The court noted that there is a range of competing standards for this last prong, but dismissed those standards most deferential to the plaintiff–requiring only that the plaintiff show a “good faith basis” to contend it may have an actionable cause or that there is “probable cause” for a claim–as “set[ting] the threshold for disclosure too low to adequately protect the First Amendment rights of anonymous defendants.”  The court also dismissed other standards very favorable to the defendant, such as requiring plaintiffs to show their claims could withstand a motion for summary judgment, noting the obvious point that “it would be impossible to meet this standard for any cause of action which required evidence within the control of the defendant.”  Ultimately, the court settled on the standard requiring the plaintiffs to “make a concrete showing as to each element of a prima facie case against the defendant” as striking, “the most appropriate balance between the First Amendment rights of the defendant and the interest in the plaintiffs of pursuing their claims, ensuring that the plaintiff is not merely seeking to harass or embarrass the speaker or stifle legitimate criticism.”

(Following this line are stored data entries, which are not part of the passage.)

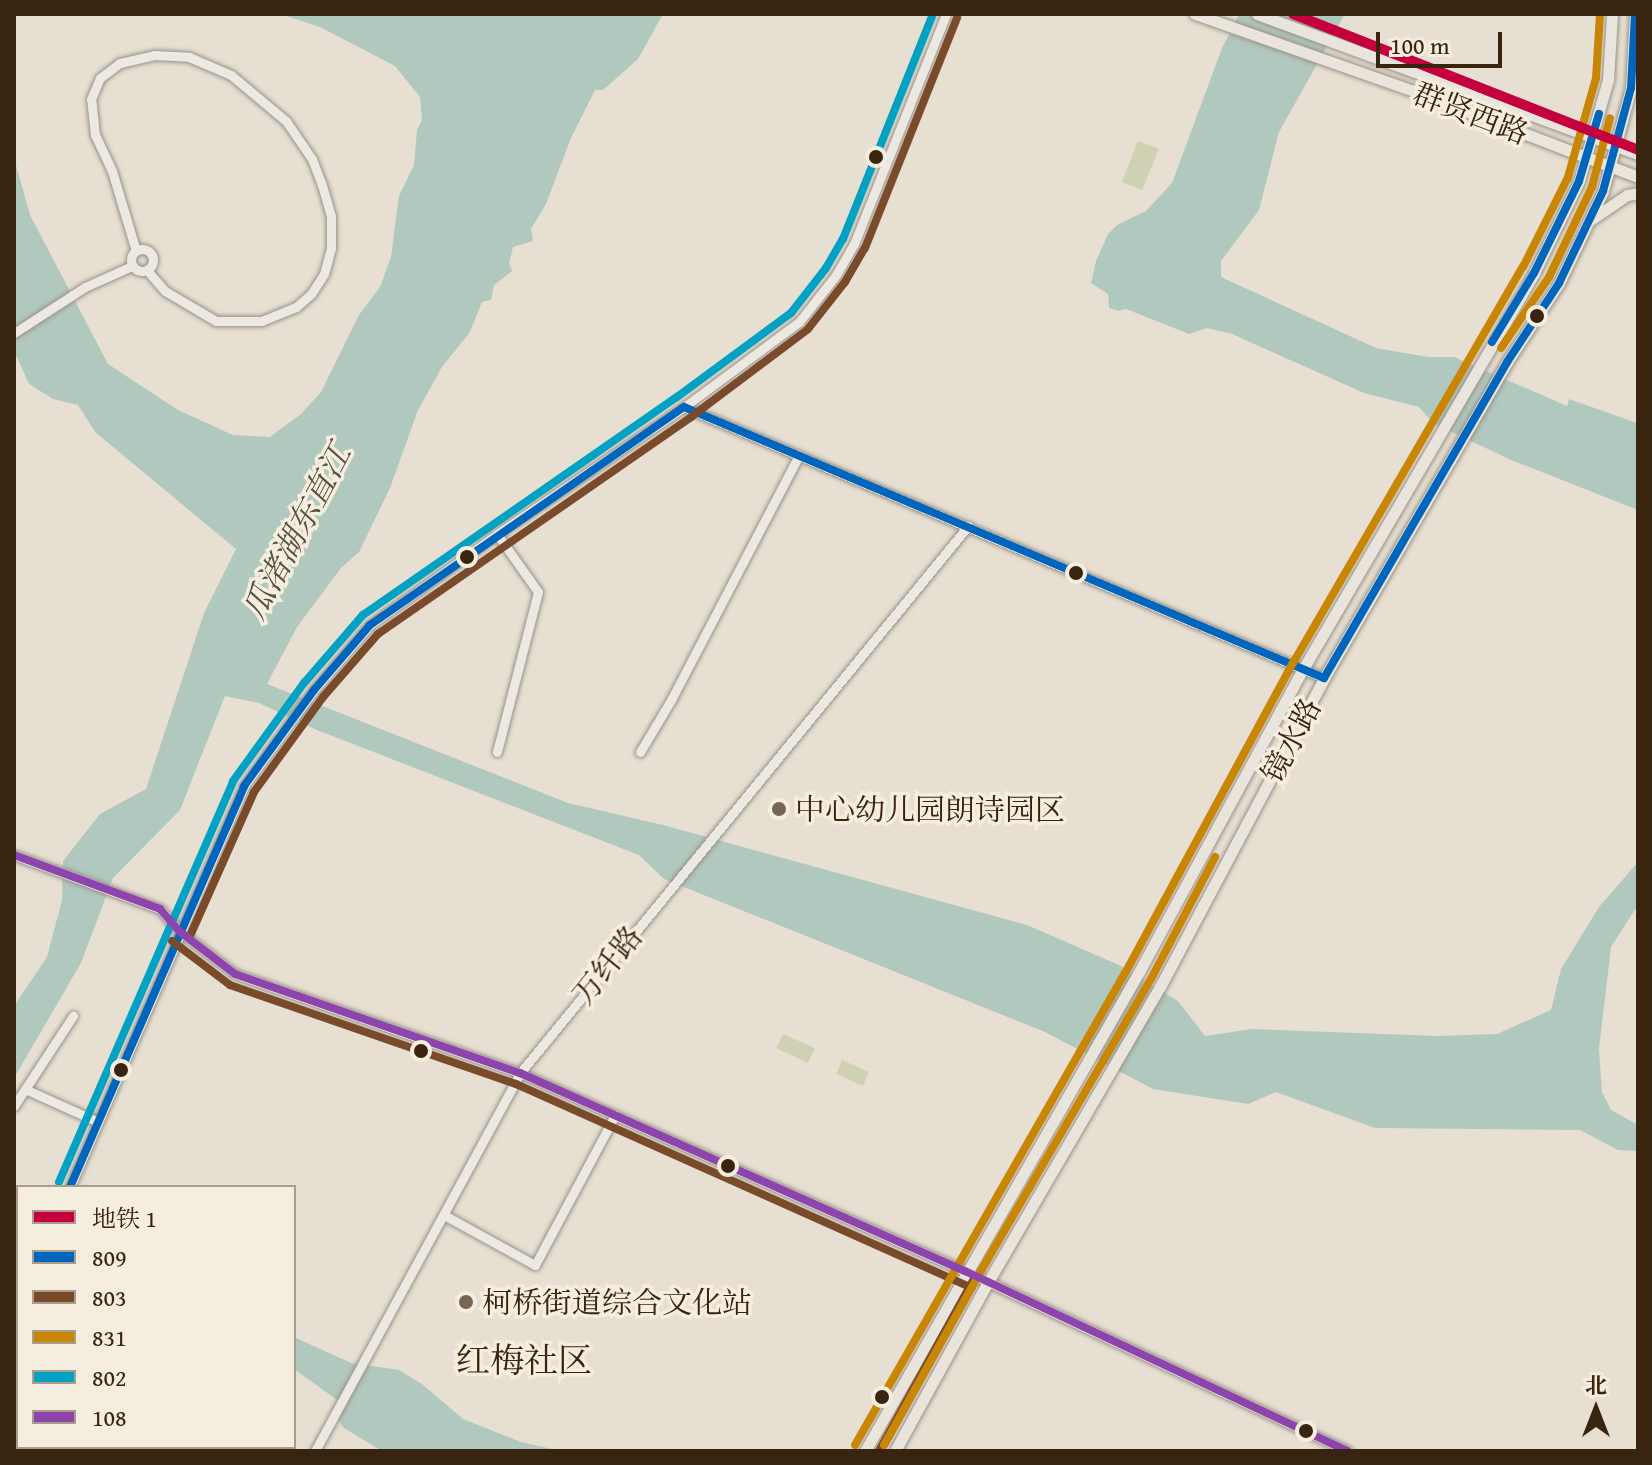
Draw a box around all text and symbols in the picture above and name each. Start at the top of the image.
scale bar [1380,16,1506,66]
text: 100 m [1390,28,1450,63]
street label: 群贤西路 [1409,75,1533,151]
unlabelled marker [868,149,884,165]
unlabelled marker [1529,308,1545,324]
water label: 瓜渚湖东直江 [235,438,359,626]
unlabelled marker [459,549,475,565]
unlabelled marker [1068,565,1084,581]
street label: 镜水路 [1254,692,1328,788]
place label: 中心幼儿园朗诗园区 [795,791,1065,827]
marker: 中心幼儿园朗诗园区 [770,800,788,818]
street label: 万纤路 [565,919,649,1011]
unlabelled marker [413,1043,429,1059]
unlabelled marker [113,1062,129,1078]
unlabelled marker [720,1158,736,1174]
legend [16,1185,296,1449]
text: 地铁 1 [92,1201,157,1236]
text: 809 [92,1240,127,1275]
text: 803 [92,1280,127,1315]
place label: 柯桥街道综合文化站 [482,1284,752,1320]
marker: 柯桥街道综合文化站 [457,1293,475,1311]
text: 831 [92,1320,127,1355]
district label: 红梅社区 [456,1340,592,1380]
text: 802 [92,1360,127,1395]
north arrow [1556,1369,1636,1449]
text: 北 [1585,1369,1607,1401]
unlabelled marker [874,1389,890,1405]
text: 108 [92,1400,127,1435]
unlabelled marker [1298,1423,1314,1439]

While Solove, Pasquale and others would make it far easier for a victim to require an online intermediary to take down content that truly defames them or invades their privacy–or to rein in a troll posting such content–relying on existing tort law of course requires that a victim actually file a website and third-party subpoenas.  Those who demand changes to Section 230 will likely argue that this is too burdensome and costly to be an effective remedy for a widespread problem.  But, again, one must ask how widespread that problem really is before leaping to conclusions about what kind of remedies are required.  As UCLA law professor and Internet law guru Eugene Volokh noted in the Yale Daily News’ coverage of this story, even a small number of lawsuits like Autoadmit “might remind some potential would-be defamers that their anonymity may not be secure.”  One wonders whether the trolls described by Schwartz would really be so brazen if more of their coven were unmasked and sued.

One obvious advantage of relying on the combination of tort law and third party subpoenas is that requiring the actual filing of a lawsuit minimizes the problem of Internet users attempting to squelch legitimate speech–for example, by sending frivolous take-down notices to intermediaries, a serious problem in the copyright context.  Those truly concerned with protecting anonymous speech should take a far greater interest in the balancing test chosen by courts following in Autoadmit‘s footsteps.  Marc Randazza, former counsel for Autoadmit administrator Anthony Ciolli, summarized the the balance struck by the court as follows:  “If you’re doing right, the First Amendment will protect you,” Randazza said. “If you’re doing wrong, it won’t.”

Much more could be said about third-party subpoenas, but it cannot be said that the law does not already provide every American with a remedy against the trolls identified by Schwartz, the villains of the Autoadmit case or other “disrupters of the systems.”  Any inquiry into whether we need new laws or regulations should begin by looking at the processes described above.